Les élèves de terminale HLP sous séquestre au Théâtre Aux Croisements

Le 30 janvier, dans le cadre d’une sortie enrichissante, les élèves de terminale spécialité HLP du Lycée Notre-Dame de Bon Secours, conduits par leur professeure de littérature, ont assisté à la représentation de la pièce Le papier peint jaune, adaptation théâtrale du récit The Yellow Wallpaper traduit en français sous le titre de La Séquestrée, de l’Américaine Charlotte Perkins Gilman, au Théâtre Aux Croisements,  de la Compagnie Paper Doll (coproduction Théâtre Aux Croisements et Silvia Monfort, Paris).

Ce texte, au programme de littérature, tout autant étonnant qu’émouvant, réaliste, tragique et teinté de fantastique, soulève les questions cruciales de la condition des femmes et de la maladie mentale : dans une grande maison coloniale de l’est américain, une jeune femme et son mari louent une maison pour y séjourner avec leur nouveau-né. À l’étage se trouve la chambre d’enfant au papier peint jaune abîmé. C’est là que Jane passe l’intégralité de son séjour à l’écart du reste de la famille, condamnée à une « thérapie du repos » par son mari médecin.

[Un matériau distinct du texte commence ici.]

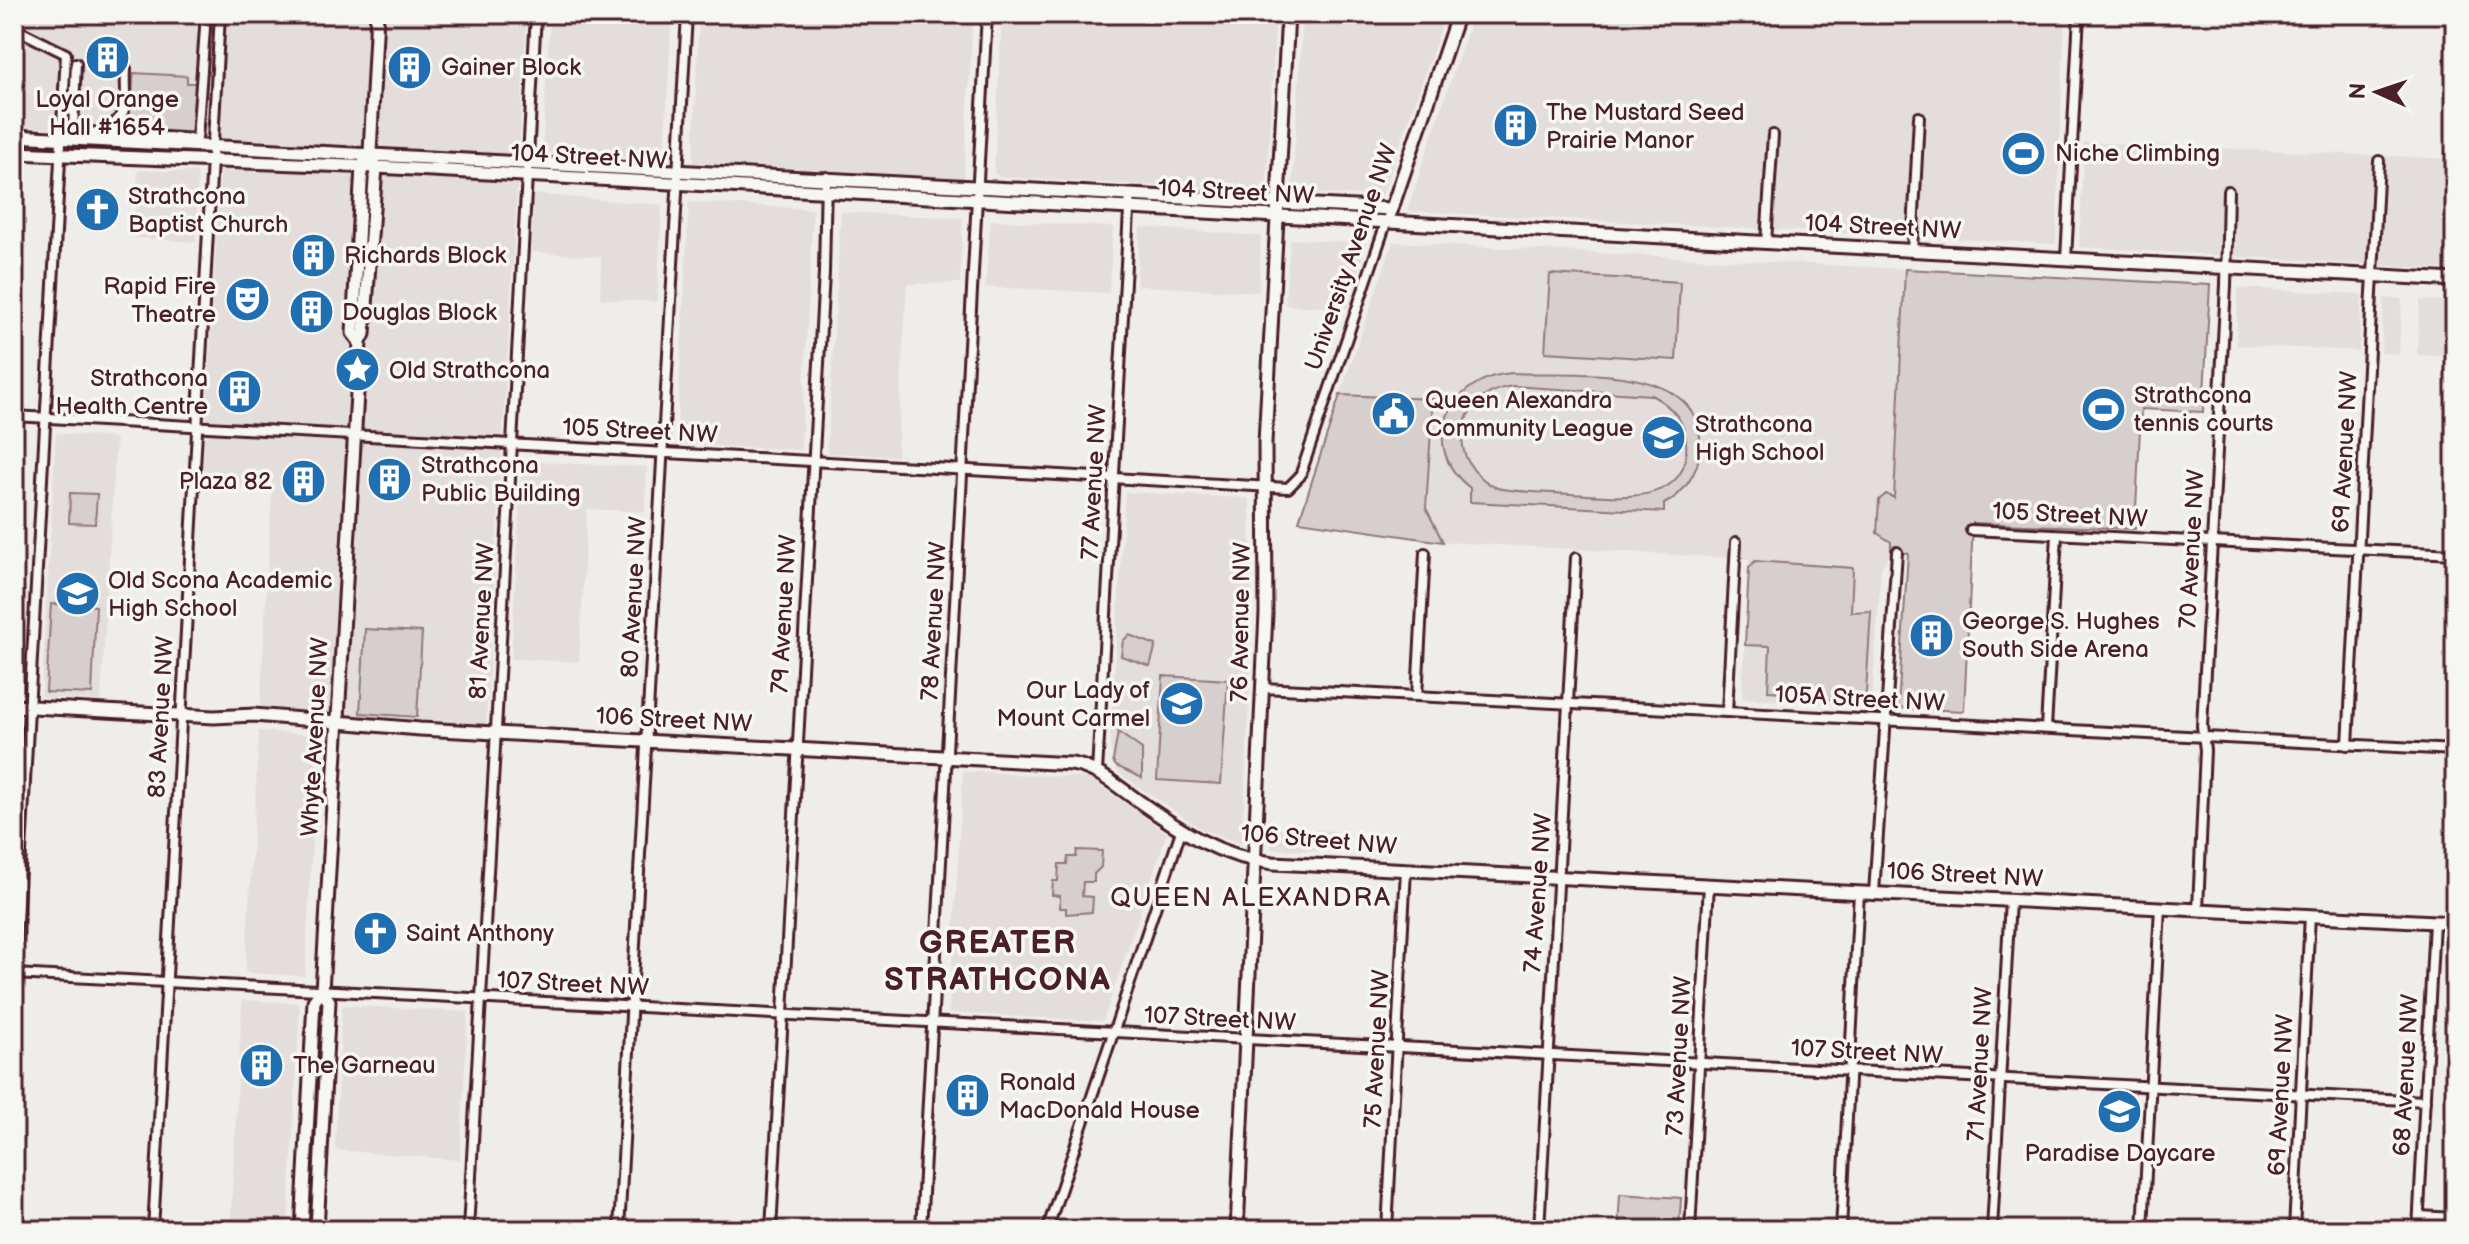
<svg xmlns="http://www.w3.org/2000/svg" width="2469" height="1244" viewBox="0 0 2469 1244" font-family="'Balsamiq Sans',sans-serif">
<style>
.built{fill:#e3dedc}
.green{fill:#d7cfce;stroke:#90777c;stroke-width:2;fill-rule:evenodd}
.lines{fill:none;stroke-linecap:round;stroke-linejoin:round}
.street-casing{stroke:#4a1f2b;stroke-width:14}
.secondary-casing{stroke:#4a1f2b;stroke-width:17}
.street{stroke:#f6f6f2;stroke-width:8}
.secondary{stroke:#f6f6f2;stroke-width:11}
.labels{text-anchor:middle;dominant-baseline:central;stroke-width:7;stroke-linejoin:round;paint-order:stroke}
.poi-label{font-size:24px;fill:#4a1f2b;stroke:#f6f6f2;text-anchor:start}
.street-label{font-size:24px;fill:#4a1f2b;stroke:#f6f6f2}
.neighbourhood-label{font-size:26px;letter-spacing:2px;fill:#4a1f2b;stroke:#f6f6f2}
.district-label{font-size:32px;font-weight:bold;letter-spacing:2px;fill:#4a1f2b;stroke:#f6f6f2}
</style>
<rect width="100%" height="100%" fill="#efedea"/>
<filter id="ink" filterUnits="userSpaceOnUse"><feTurbulence type="fractalNoise" baseFrequency=".0125" numOctaves="2"/><feDisplacementMap in="SourceGraphic" scale="16" xChannelSelector="R" yChannelSelector="G"/><feConvolveMatrix kernelMatrix="1 2 1 2 8 2 1 2 1" color-interpolation-filters="sRGB"/></filter>
<g filter="url(#ink)">
<g class="built">
<polygon points="14,14 527,14 486,725 260,710 272,490 202,486 222,139 14,126"/>
<polygon points="550,14 672,14 664,159 542,153"/>
<polygon points="699,14 973,14 964,178 693,163"/>
<polygon points="1002,14 1276,14 1266,192 999,177 994,173"/>
<polygon points="1303,14 1446,14 1382,196 1292,193"/>
<polygon points="1473,14 2065,14 2056,244 1407,211"/>
<polygon points="2084,142 2455,159 2455,270 2079,247"/>
<polygon points="138,170 198,172 196,242 134,238"/>
<polygon points="534,194 662,205 657,302 600,299 601,257 531,252"/>
<polygon points="689,202 813,209 801,450 676,444"/>
<polygon points="841,212 963,218 960,283 907,284 897,456 827,453"/>
<polygon points="991,220 1113,227 1109,293 985,287"/>
<polygon points="1140,227 1261,236 1259,292 1136,286"/>
<polygon points="1290,239 1366,243 1348,308 1285,305"/>
<polygon points="1393,242 1905,269 1891,552 1881,568 1872,700 1865,706 1742,698 1749,559 1443,542 1426,508 1433,399 1340,395"/>
<polygon points="2238,288 2362,294 2359,351 2236,345"/>
<polygon points="2384,298 2402,299 2399,354 2381,353"/>
<polygon points="2420,300 2455,301 2455,357 2417,355"/>
<polygon points="56,433 116,438 101,701 41,697"/>
<polygon points="522,461 647,467 645,512 587,509 579,662 511,659"/>
<polygon points="1125,492 1247,498 1250,502 1251,594 1236,639 1251,664 1242,844 1203,830 1121,775 1112,764 1110,744"/>
<polygon points="259,731 318,735 305,976 245,973"/>
<polygon points="963,771 1089,778 1167,833 1103,1021 949,1013"/>
<polygon points="1273,828 1337,831 1336,852 1271,849"/>
<polygon points="242,1000 300,1003 288,1230 230,1230"/>
<polygon points="342,1005 468,1012 460,1160 335,1150"/>
</g>
<g class="green">
<path d="M134 73 187 76V83H206L202 136 121 132 118 126C138 114 130 93 134 73Z"/>
<polygon points="1905,269 2210,285 2203,412 2141,409 2135,529 1973,523 1964,711 1898,708 1908,553 1891,552 1891,542 1877,533 1879,500 1886,494 1894,498"/>
<polygon points="1550,274 1680,282 1676,360 1545,352"/>
<path d="M1512 373C1571 376 1707 359 1700 450 1698 473 1684 494 1664 504V512L1470 502V488C1416 446 1449 377 1512 373ZM1512 386 1651 395C1670 405 1685 419 1686 442 1692 509 1612 496 1571 494 1546 492 1521 493 1497 488 1444 463 1454 395 1512 386Z"/>
<polygon points="1340,395 1433,399 1426,508 1443,542 1299,521"/>
<polygon points="70,493 97,494 95,524 69,523"/>
<polygon points="1755,561 1853,568 1851,612 1871,611 1866,693 1861,701 1787,697 1787,692 1768,691 1770,646 1745,645 1749,568"/>
<polygon points="51,604 96,606 92,694 46,692"/>
<polygon points="365,629 422,632 417,717 360,713"/>
<polygon points="1129,635 1156,645 1150,666 1121,656 1123,641"/>
<polygon points="1163,676 1228,680 1221,784 1157,780"/>
<polygon points="1118,732 1142,749 1142,778 1116,766 1113,761"/>
<polygon points="1077,850 1102,851 1101,867 1094,874 1094,882 1083,882 1082,896 1093,897 1092,912 1066,914 1066,908 1060,908 1060,896 1052,895 1053,881 1058,881 1059,864 1067,864 1068,857 1076,857"/>
<polygon points="1620,1194 1681,1198 1679,1230 1618,1230"/>
</g>
<g class="lines">
<defs>
<g id="street">
<path d="M76 63 73 131 103 133C134 109 124 104 126 69"/>
<polyline points="103,133 197,139 206,14"/>
<polyline points="1766,243 1773,135"/>
<polyline points="1912,251 1919,117"/>
<polyline points="2066,259 2079,14"/>
<polyline points="14,416 1288,488 1300,476 1386,223"/>
<polyline points="1971,530 2455,554"/>
<polyline points="1263,688 2455,750"/>
<polyline points="1417,696 1425,553"/>
<polyline points="1727,712 1736,542"/>
<polyline points="2046,728 2057,535"/>
<polyline points="2348,745 2379,161"/>
<polyline points="1097,772 1130,194"/>
<polyline points="1874,893 1897,552"/>
<polyline points="2198,909 2205,750 2202,726 2226,285 2228,191"/>
<polyline points="14,974 2425,1101"/>
<polyline points="14,976 66,54 18,30"/>
<polyline points="2419,1216 2455,1218"/>
<polyline points="153,1230 220,14"/>
<polyline points="468,1230 536,14"/>
<polyline points="619,1230 687,14"/>
<polyline points="771,1230 824,273 826,177"/>
<polyline points="921,1230 987,14"/>
<polyline points="1047,1230 1181,831"/>
<polyline points="1387,1230 1406,869"/>
<polyline points="1539,1230 1576,558"/>
<polyline points="1690,1230 1709,884"/>
<polyline points="1841,1230 1859,892"/>
<polyline points="1992,1230 2010,900"/>
<polyline points="2143,1230 2160,907"/>
<polyline points="2294,1230 2310,915"/>
<polyline points="2418,1230 2434,922"/>
</g>
<g id="secondary">
<polyline points="14,136 1392,209"/>
<polyline points="14,153 376,167 2455,280"/>
<polyline points="1390,214 1458,14"/>
<polyline points="360,342 353,333 362,166 366,160"/>
<path d="M14 706 214 717 254 715 420 729 1072 764C1097 768 1117 786 1137 800 1181 831 1219 857 1273 863L2455 923"/>
<polyline points="302,1230 314,1001 322,991 360,342 364,334 376,167 370,153 377,14"/>
<polyline points="317,1230 329,1001 322,991"/>
<polyline points="1237,1230 1266,613 1265,443 1288,14"/>
</g>
</defs>
<use href="#street" class="street-casing"/>
<use href="#secondary" class="secondary-casing"/>
<use href="#street" class="street"/>
<use href="#secondary" class="secondary"/>
</g>
</g>
<defs>
<symbol id="building-disc" viewBox="-11 -11 22 22"><circle r="9.5" fill="#1f6fb2" stroke="#f6f6f2"/><path d="M-4-6H4V6H1V3H-1V6H-4ZM-2.5-4.3h1.7v1.8h-1.7ZM.8-4.3h1.7v1.8H.8ZM-2.5-1h1.7V.8h-1.7ZM.8-1h1.7V.8H.8Z" fill="#fff"/></symbol>
<symbol id="stadium-disc" viewBox="-11 -11 22 22"><circle r="9.5" fill="#1f6fb2" stroke="#f6f6f2"/><path d="M0-5a6.5 5 0 1 0 0 10a6.5 5 0 1 0 0-10ZM-3.5-1.8h7v3.6h-7Z" fill="#fff"/></symbol>
<symbol id="church-disc" viewBox="-11 -11 22 22"><circle r="9.5" fill="#1f6fb2" stroke="#f6f6f2"/><path d="M-1.2-6h2.4v3.5h3.3v2.4h-3.3V6h-2.4V-.1h-3.3v-2.4h3.3Z" fill="#fff"/></symbol>
<symbol id="theatre-disc" viewBox="-11 -11 22 22"><circle r="9.5" fill="#1f6fb2" stroke="#f6f6f2"/><path d="M-5-5.5Q0-4 5-5.5V0Q5 5 0 6Q-5 5-5 0ZM-3.3-2.5H-1v1.5H-3.3ZM1-2.5H3.3v1.5H1ZM-2.8 1Q0 5.5 2.8 1Z" fill="#fff"/></symbol>
<symbol id="sight-disc" viewBox="-11 -11 22 22"><circle r="9.5" fill="#1f6fb2" stroke="#f6f6f2"/><path d="M0-6L1.8-2.2L6-1.7L2.9 1.2L3.7 5.4L0 3.3L-3.7 5.4L-2.9 1.2L-6-1.7L-1.8-2.2Z" fill="#fff"/></symbol>
<symbol id="civic-disc" viewBox="-11 -11 22 22"><circle r="9.5" fill="#1f6fb2" stroke="#f6f6f2"/><path d="M-.6-6.5H3V-4.5H.6V-3L4-1V1h2V6H-6V1h2V-1L-.6-3ZM-1.2 2.5V6h2.4V2.5Z" fill="#fff"/></symbol>
<symbol id="school-disc" viewBox="-11 -11 22 22"><circle r="9.5" fill="#1f6fb2" stroke="#f6f6f2"/><path d="M0-5L7-2L0 1L-7-2ZM-4 1L0 2.5L4 1V4Q0 6-4 4Z" fill="#fff"/></symbol>
</defs>
<g fill-rule="evenodd">
<use href="#building-disc" x="82" y="32" width="51" height="51"/>
<use href="#building-disc" x="384" y="42" width="51" height="51"/>
<use href="#building-disc" x="1490" y="100" width="51" height="51"/>
<use href="#stadium-disc" x="1998" y="128" width="51" height="51"/>
<use href="#church-disc" x="72" y="184" width="51" height="51"/>
<use href="#building-disc" x="288" y="230" width="51" height="51"/>
<use href="#theatre-disc" x="222" y="274" width="51" height="51"/>
<use href="#building-disc" x="286" y="286" width="51" height="51"/>
<use href="#sight-disc" x="332" y="344" width="51" height="51"/>
<use href="#building-disc" x="214" y="366" width="51" height="51"/>
<use href="#stadium-disc" x="2078" y="384" width="51" height="51"/>
<use href="#civic-disc" x="1368" y="388" width="51" height="51"/>
<use href="#school-disc" x="1638" y="412" width="51" height="51"/>
<use href="#building-disc" x="364" y="454" width="51" height="51"/>
<use href="#building-disc" x="278" y="456" width="51" height="51"/>
<use href="#school-disc" x="52" y="568" width="51" height="51"/>
<use href="#building-disc" x="1906" y="610" width="51" height="51"/>
<use href="#school-disc" x="1156" y="678" width="51" height="51"/>
<use href="#church-disc" x="350" y="908" width="51" height="51"/>
<use href="#building-disc" x="236" y="1040" width="51" height="51"/>
<use href="#building-disc" x="942" y="1070" width="51" height="51"/>
<use href="#school-disc" x="2094" y="1086" width="51" height="51"/>
</g>
<g class="labels">
<g class="poi-label">
<text x="441" y="67">Gainer Block</text>
<text x="107" y="99" text-anchor="middle">Loyal Orange<tspan x="107" dy="28">Hall #1654</tspan></text>
<text x="1546" y="112">The Mustard Seed<tspan x="1546" dy="28">Prairie Manor</tspan></text>
<text x="2055" y="153">Niche Climbing</text>
<text x="128" y="196">Strathcona<tspan x="128" dy="28">Baptist Church</tspan></text>
<text x="344" y="255">Richards Block</text>
<text x="216" y="286" text-anchor="end">Rapid Fire<tspan x="216" dy="28">Theatre</tspan></text>
<text x="342" y="312">Douglas Block</text>
<text x="389" y="370">Old Strathcona</text>
<text x="208" y="378" text-anchor="end">Strathcona<tspan x="208" dy="28">Health Centre</tspan></text>
<text x="2134" y="395">Strathcona<tspan x="2134" dy="28">tennis courts</tspan></text>
<text x="1425" y="400">Queen Alexandra<tspan x="1425" dy="28">Community League</tspan></text>
<text x="1695" y="424">Strathcona<tspan x="1695" dy="28">High School</tspan></text>
<text x="421" y="465">Strathcona<tspan x="421" dy="28">Public Building</tspan></text>
<text x="272" y="481" text-anchor="end">Plaza 82</text>
<text x="108" y="580">Old Scona Academic<tspan x="108" dy="28">High School</tspan></text>
<text x="1962" y="621">George S. Hughes<tspan x="1962" dy="28">South Side Arena</tspan></text>
<text x="1150" y="690" text-anchor="end">Our Lady of<tspan x="1150" dy="28">Mount Carmel</tspan></text>
<text x="406" y="933">Saint Anthony</text>
<text x="293" y="1065">The Garneau</text>
<text x="999" y="1082">Ronald<tspan x="999" dy="28">MacDonald House</tspan></text>
<text x="2120" y="1153" text-anchor="middle">Paradise Daycare</text>
</g>
<g class="street-label">
<text transform="translate(589 157) rotate(3)">104 Street NW</text>
<text transform="translate(1236 192) rotate(3)">104 Street NW</text>
<text transform="translate(1883 227) rotate(3)">104 Street NW</text>
<text transform="translate(1351 257) rotate(-71)">University Avenue NW</text>
<text transform="translate(640 431) rotate(3)">105 Street NW</text>
<text transform="translate(2345 452) rotate(-87)">69 Avenue NW</text>
<text transform="translate(1094 482) rotate(-87)">77 Avenue NW</text>
<text transform="translate(2070 515) rotate(3)">105 Street NW</text>
<text transform="translate(2192 549) rotate(-87)">70 Avenue NW</text>
<text transform="translate(634 597) rotate(-87)">80 Avenue NW</text>
<text transform="translate(784 614) rotate(-87)">79 Avenue NW</text>
<text transform="translate(482 621) rotate(-87)">81 Avenue NW</text>
<text transform="translate(934 621) rotate(-87)">78 Avenue NW</text>
<text transform="translate(1241 622) rotate(-89)">76 Avenue NW</text>
<text transform="translate(1860 699) rotate(3)">105A Street NW</text>
<text transform="translate(161 717) rotate(-87)">83 Avenue NW</text>
<text transform="translate(674 720) rotate(3)">106 Street NW</text>
<text transform="translate(315 737) rotate(-87)">Whyte Avenue NW</text>
<text transform="translate(1319 840) rotate(5)">106 Street NW</text>
<text transform="translate(1965 875) rotate(3)">106 Street NW</text>
<text transform="translate(1538 893) rotate(-86)">74 Avenue NW</text>
<text transform="translate(573 984) rotate(3)">107 Street NW</text>
<text transform="translate(1220 1019) rotate(3)">107 Street NW</text>
<text transform="translate(1377 1049) rotate(-87)">75 Avenue NW</text>
<text transform="translate(1867 1052) rotate(3)">107 Street NW</text>
<text transform="translate(1679 1056) rotate(-87)">73 Avenue NW</text>
<text transform="translate(1980 1064) rotate(-87)">71 Avenue NW</text>
<text transform="translate(2406 1075) rotate(-87)">68 Avenue NW</text>
<text transform="translate(2281 1095) rotate(-87)">69 Avenue NW</text>
</g>
<g class="neighbourhood-label">
<text x="1251" y="898">QUEEN ALEXANDRA</text>
</g>
<g class="district-label">
<text x="998" y="943">GREATER<tspan x="998" dy="37">STRATHCONA</tspan></text>
</g>
</g>
<rect width="2469" height="1244" fill="none" stroke="#f6f6f2" stroke-width="48"/>
<rect x="24" y="24" width="2421" height="1196" fill="none" stroke="#4a1f2b" stroke-width="3" filter="url(#ink)"/>
<g transform="translate(2377 92) rotate(273)" stroke="#f6f6f2" stroke-width="6" paint-order="stroke">
<path d="M0-6L14 30L0 20L-14 30Z" fill="#4a1f2b"/>
<text y="-12" font-size="22" font-weight="bold" text-anchor="middle" fill="#4a1f2b">N</text>
</g>
</svg>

La pièce, composée d’un monologue saisissant, complexe car engageant l’intériorité, a plongé le jeune public dans l’univers angoissant de son héroïne, artiste dont la créativité est étouffée par son époux-médecin autoritaire et les mœurs d’une société encore bien oppressante. Le sujet central de la solitude est rendu sensible dès le début de la représentation : l’absence de cet époux-médecin, paradoxalement point d’ancrage de la folie de l’héroïne puisqu’il la soumet à l’enfermement, permet aux spectateurs de le ressentir concrètement. Interdite d’écrire, la protagoniste représente les femmes de son époque, séquestrée en quelque sorte par leurs devoirs d’épouse puis de mère. La médecine est ici dépeinte comme pleine d’insuffisance et de malveillance, administrant des souffrances à celles qui osent défier les normes, ou ne pas parvenir à y répondre. Ce thème résonne d’ailleurs dans d’autres œuvres plus contemporaines, comme le roman Le Bal des folles, de Victoria Mas, dévoilant aussi la réalité des hôpitaux psychiatriques.

Au fil de la représentation, l’héroïne, semblant forte au début, nous entraîne dans sa dépression post-partum. Le jeu impressionnant de l’actrice et metteuse en scène, Alix Reimer, durant plus d’une heure, nous a mis face à l’enfer vécu. Cloîtrée dans cette chambre par son mari qui la considère folle et nocive alors que c’est justement cet isolement qui renforce sa dépression post-partum jusqu’à la démence, cette femme sombre fatalement dans la psychose : hallucinations, paranoïa, obsessions, sont interprétées avec réalisme, sans fausse note ni caricature. Le décalage entre sa perception et la réalité questionne alors cette balbutiante prise en charge de la maladie mentale, en particulier celle des femmes, enfermées parfois sans raison légitime. Le choix de montrer l’héroïne seule, de ne pas incarner d’autres protagonistes, d’interpréter ce poignant et étrange monologue, renforce solitude et désespoir, et met en lumière le rôle indispensable des relations humaines, et de la création artistique, pour notre salut, notre humanité.

Les choix artistiques de la scénographie ont également marqué les jeunes spectateurs. Notamment le décor, avec au sol un « tapis de poudre » très étonnant, au pourtour encadré, les imposants rideaux, mouvants par les jeux d’ombres et de lumières étudiées, les teintes projetées partout, variées, ont fait surgir une cage, cette prison d’une personnalité divisée et multiple, tandis qu’un autre jeu d’ombres donnait à percevoir une entité surgissant des murs de la chambre, symbolisant ses luttes intérieures. En outre, l’ajout de sons, parfois inquiétants, lugubres, ont pu leur rappeler certaines œuvres cinématographiques de David Lynch, ses atmosphères insolites, sondant une intériorité énigmatique, insaisissable, en métamorphose.

Cette approche théâtrale audacieuse du texte narratif de Charlotte Perkins Gilman écrit en 1890 nous a fait les témoins silencieux de la souffrance de l’héroïne et a permis de mieux la comprendre, offrant une réflexion profonde sur la dépression, la folie, l’isolement et la quête de liberté.  Elle a surtout permis aux élèves d’interroger encore les « Métamorphoses du Moi », thème au programme de leur spécialité HLP, tout en accueillant la puissance du théâtre comme moyen d’expression artistique universel. Une expérience inoubliable qui, espérons-le, marquera les esprits et incitera à réfléchir encore à la condition des femmes à travers les âges.